Re: [PATCH 0/2] target/arm: Fix unwind from dc zva and FEAT_MOPS
Posted by Richard Henderson 2 months ago
On 7/4/24 08:18, Richard Henderson wrote:
> On 7/4/24 07:50, Ilya Leoshkevich wrote:
>> On Tue, 2024-07-02 at 16:41 -0700, Richard Henderson wrote:
>>> While looking into Zoltan's attempt to speed up ppc64 DCBZ
>>> (data cache block set to zero), I wondered what AArch64 was
>>> doing differently.  It turned out that Arm is the only user
>>> of tlb_vaddr_to_host.
>>>
>>> None of the code sequences in use between AArch64, Power64 and S390X
>>> are 100% safe, with race conditions vs mmap et al, however, AArch64
>>> is the only one that will fail this single threaded test case.  Use
>>> of these new functions fixes the race condition as well, though I
>>> have not yet touched the other guests.
>>>
>>> I thought about exposing accel/tcg/user-retaddr.h for direct use
>>> from the targets, but perhaps these wrappers are cleaner.  RFC?
>>>
>>>
>>> r~
>>>
>>>
>>> Richard Henderson (2):
>>>    accel/tcg: Introduce memset_ra, memmove_ra
>>>    target/arm: Use memset_ra, memmove_ra in helper-a64.c
>>>
>>>   include/exec/cpu_ldst.h            | 40 ++++++++++++++++
>>>   accel/tcg/user-exec.c              | 22 +++++++++
>>>   target/arm/tcg/helper-a64.c        | 10 ++--
>>>   tests/tcg/multiarch/memset-fault.c | 77
>>> ++++++++++++++++++++++++++++++
>>>   4 files changed, 144 insertions(+), 5 deletions(-)
>>>   create mode 100644 tests/tcg/multiarch/memset-fault.c
>>
>> This sounds good to me.
>>
>> I haven't debugged it, but I wonder why doesn't s390x fail here.
>> For XC with src == dst, it does access_memset() -> do_access_memset()
>> -> memset() without setting the RA. And I don't think that anything
>> around it sets the RA either.
> 
> s390x uses probe_access_flags, which verifies the page is mapped and writable, and raises 
> the exception when it isn't.  In contrast, for user-only, tlb_vaddr_to_host *only* 
> performs the guest -> host address mapping, i.e. (addr + guest_base).

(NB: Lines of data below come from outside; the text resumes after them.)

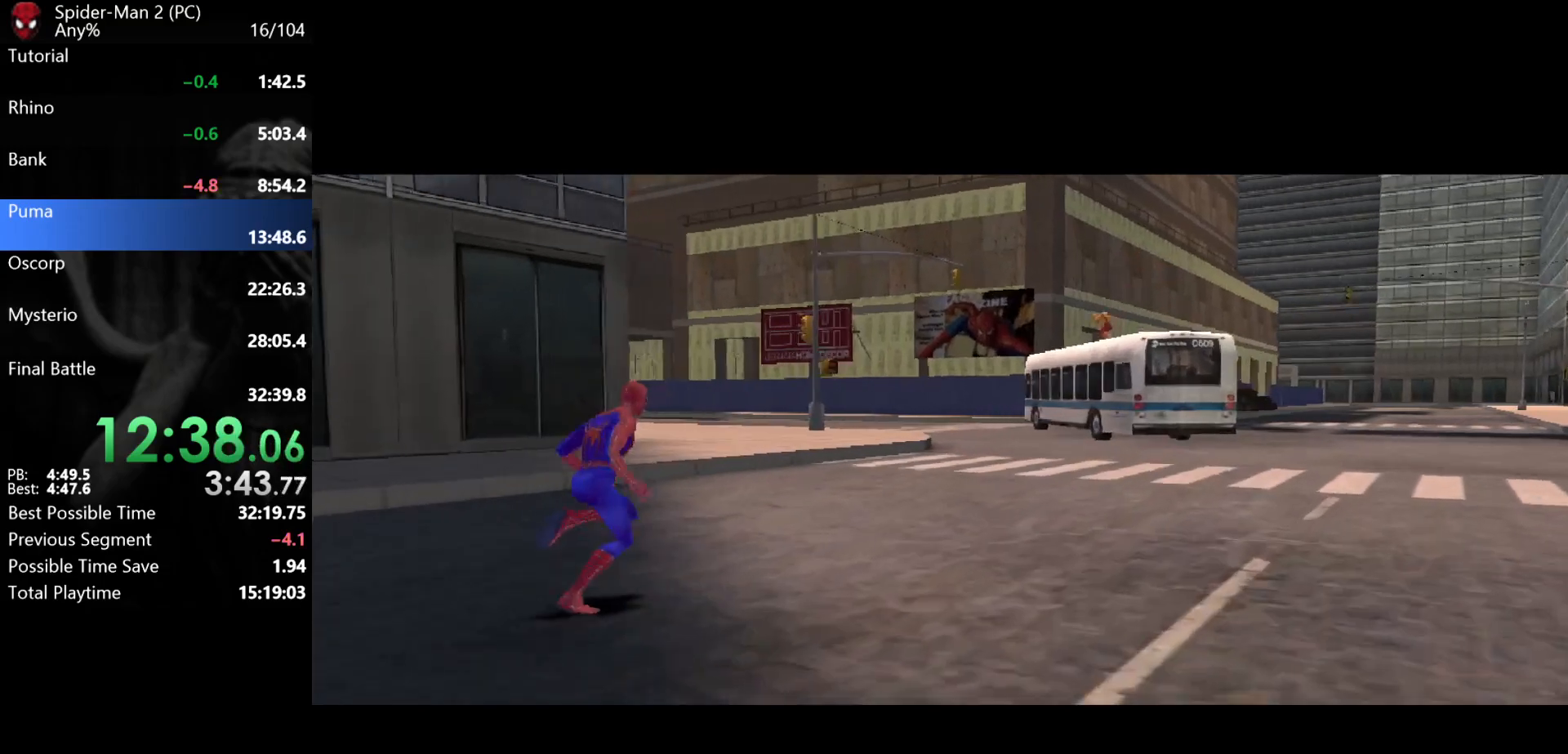
{"keys": ["w"], "mouse": [], "events": []}
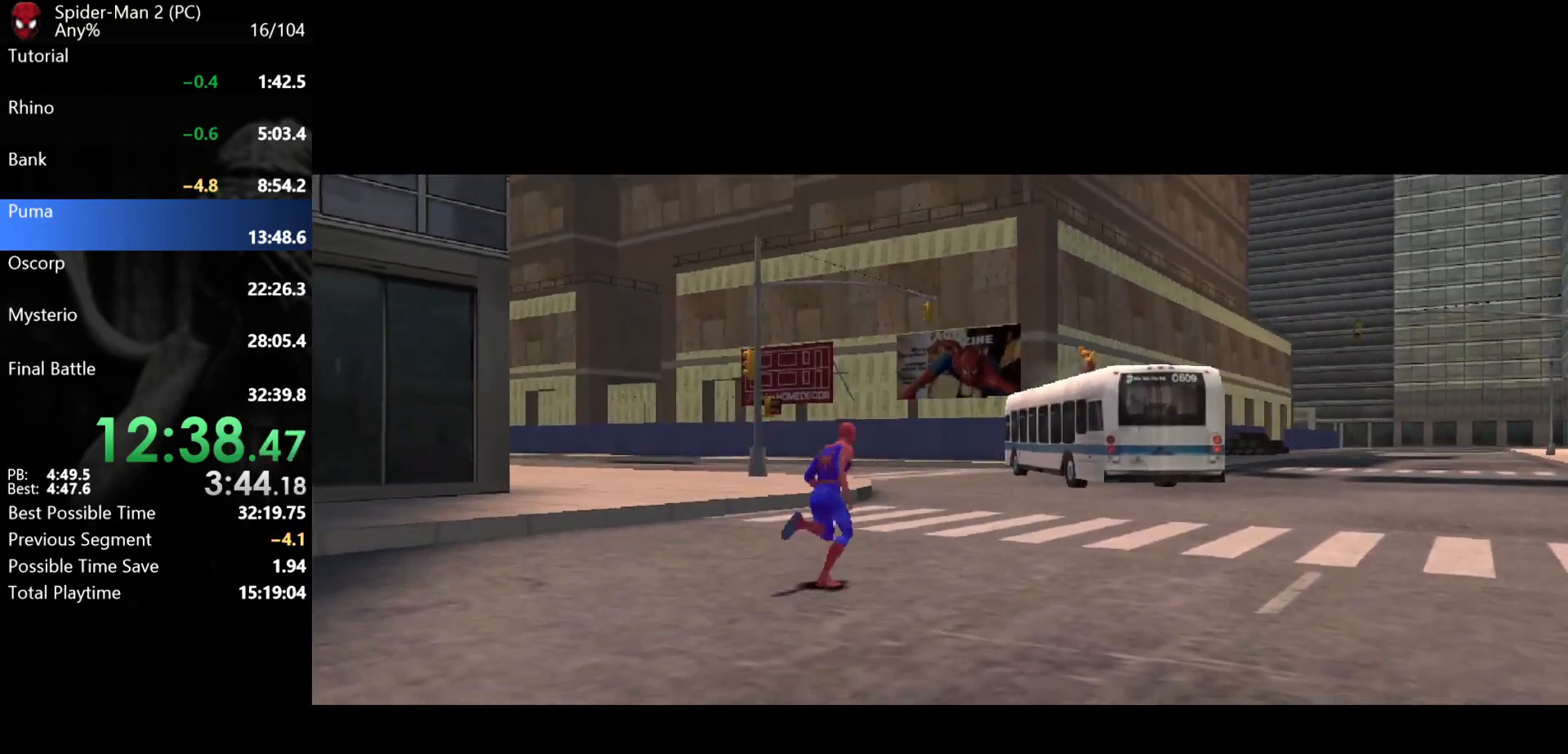
{"keys": ["w"], "mouse": [], "events": []}
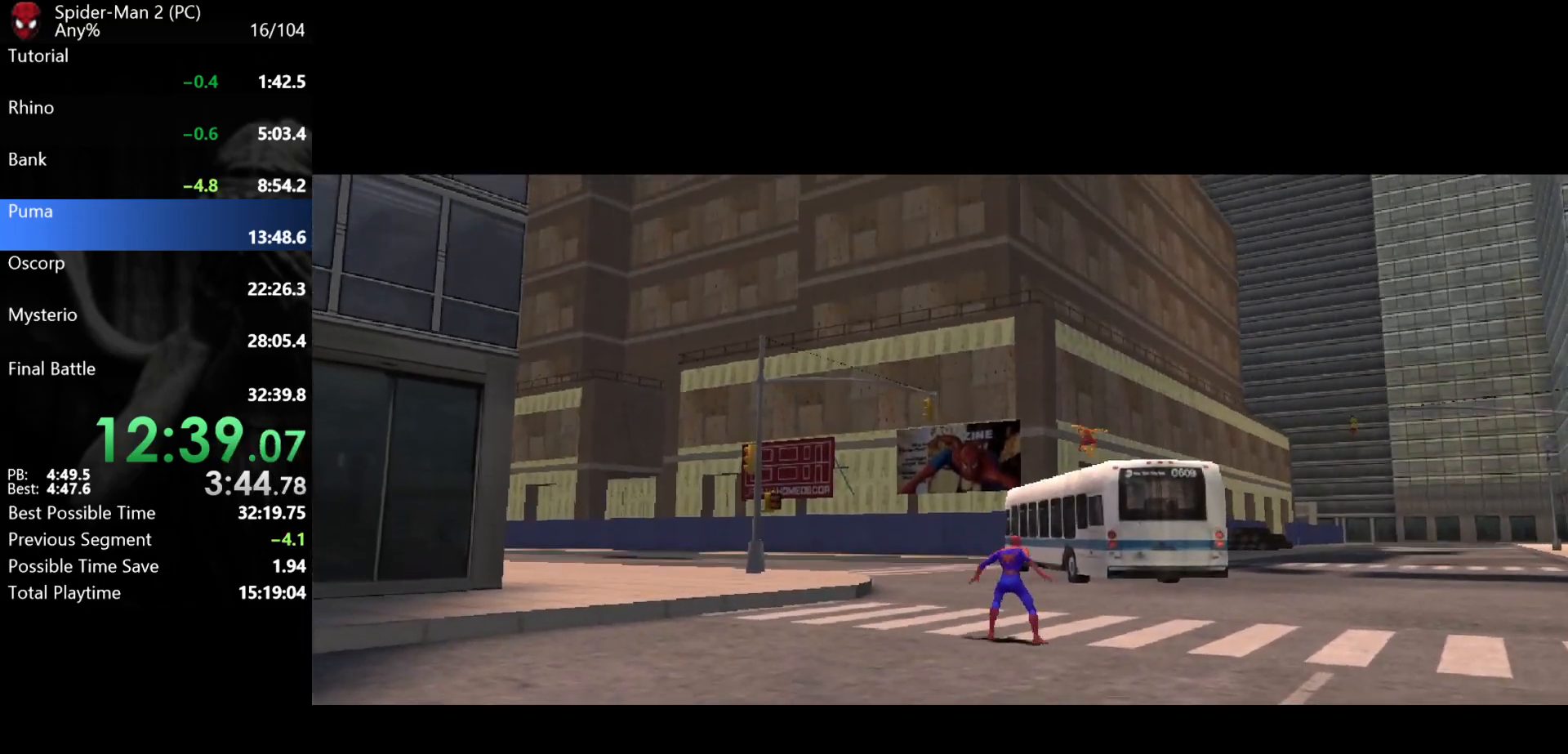
{"keys": ["w"], "mouse": [], "events": []}
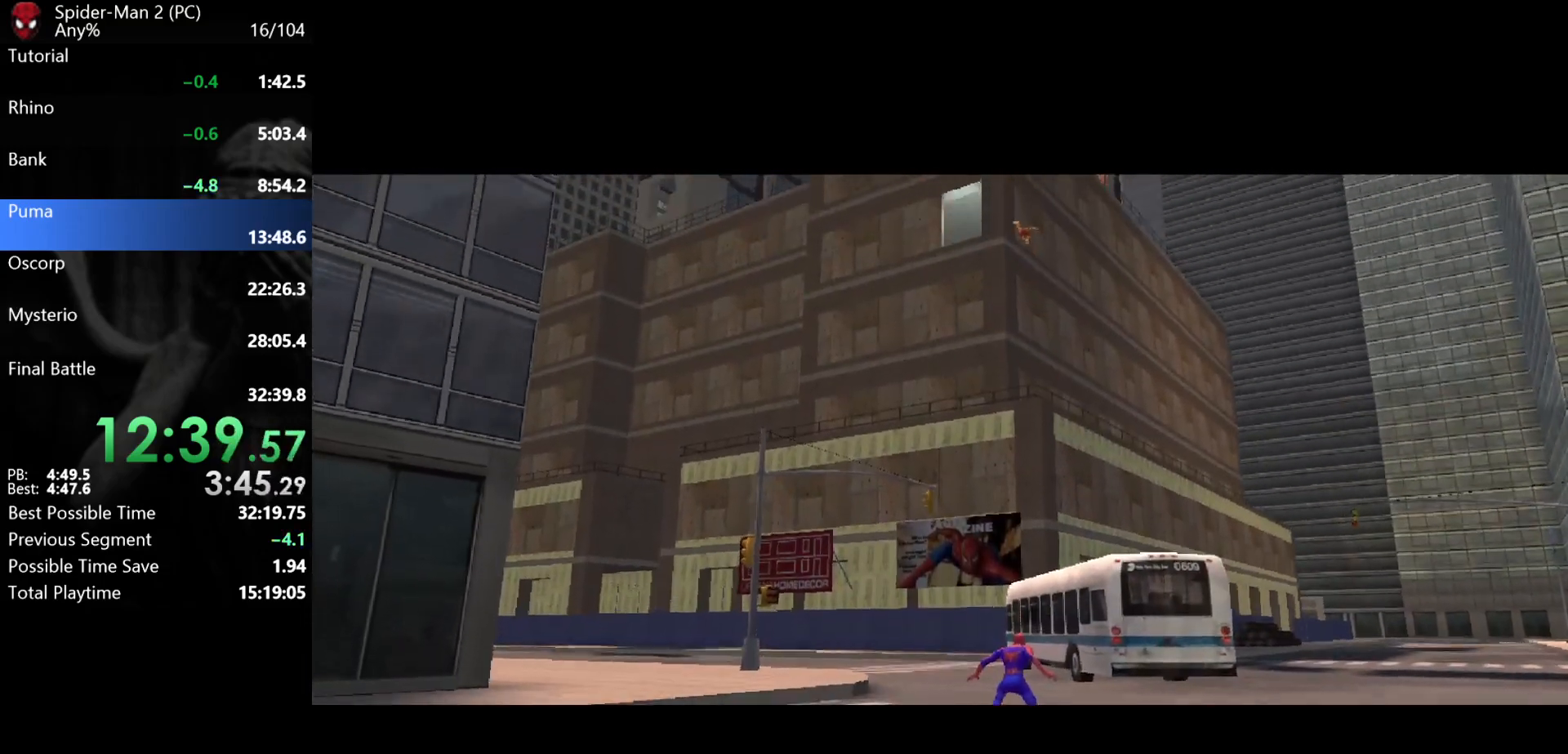
{"keys": ["w"], "mouse": [], "events": []}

I should clarify: probe_access_flags verifies that the page is mapped *at that moment*, 
but does not take the mmap_lock.  So the race is that the page can be unmapped by another 
thread after probe_access_flags and before the memset completes.


r~


Re: [PATCH 0/2] target/arm: Fix unwind from dc zva and FEAT_MOPS
Posted by Ilya Leoshkevich 2 months ago
On Thu, 2024-07-04 at 14:48 -0700, Richard Henderson wrote:
> On 7/4/24 08:18, Richard Henderson wrote:
> > On 7/4/24 07:50, Ilya Leoshkevich wrote:
> > > On Tue, 2024-07-02 at 16:41 -0700, Richard Henderson wrote:
> > > > While looking into Zoltan's attempt to speed up ppc64 DCBZ
> > > > (data cache block set to zero), I wondered what AArch64 was
> > > > doing differently.  It turned out that Arm is the only user
> > > > of tlb_vaddr_to_host.
> > > > 
> > > > None of the code sequences in use between AArch64, Power64 and
> > > > S390X
> > > > are 100% safe, with race conditions vs mmap et al, however,
> > > > AArch64
> > > > is the only one that will fail this single threaded test case. 
> > > > Use
> > > > of these new functions fixes the race condition as well, though
> > > > I
> > > > have not yet touched the other guests.
> > > > 
> > > > I thought about exposing accel/tcg/user-retaddr.h for direct
> > > > use
> > > > from the targets, but perhaps these wrappers are cleaner.  RFC?
> > > > 
> > > > 
> > > > r~
> > > > 
> > > > 
> > > > Richard Henderson (2):
> > > >    accel/tcg: Introduce memset_ra, memmove_ra
> > > >    target/arm: Use memset_ra, memmove_ra in helper-a64.c
> > > > 
> > > >   include/exec/cpu_ldst.h            | 40 ++++++++++++++++
> > > >   accel/tcg/user-exec.c              | 22 +++++++++
> > > >   target/arm/tcg/helper-a64.c        | 10 ++--
> > > >   tests/tcg/multiarch/memset-fault.c | 77
> > > > ++++++++++++++++++++++++++++++
> > > >   4 files changed, 144 insertions(+), 5 deletions(-)
> > > >   create mode 100644 tests/tcg/multiarch/memset-fault.c
> > > 
> > > This sounds good to me.
> > > 
> > > I haven't debugged it, but I wonder why doesn't s390x fail here.
> > > For XC with src == dst, it does access_memset() ->
> > > do_access_memset()
> > > -> memset() without setting the RA. And I don't think that
> > > anything
> > > around it sets the RA either.
> > 
> > s390x uses probe_access_flags, which verifies the page is mapped
> > and writable, and raises 
> > the exception when it isn't.  In contrast, for user-only,
> > tlb_vaddr_to_host *only* 
> > performs the guest -> host address mapping, i.e. (addr +
> > guest_base).
> 
> I should clarify: probe_access_flags verifies that the page is mapped
> *at that moment*, 
> but does not take the mmap_lock.  So the race is that the page can be
> unmapped by another 
> thread after probe_access_flags and before the memset completes.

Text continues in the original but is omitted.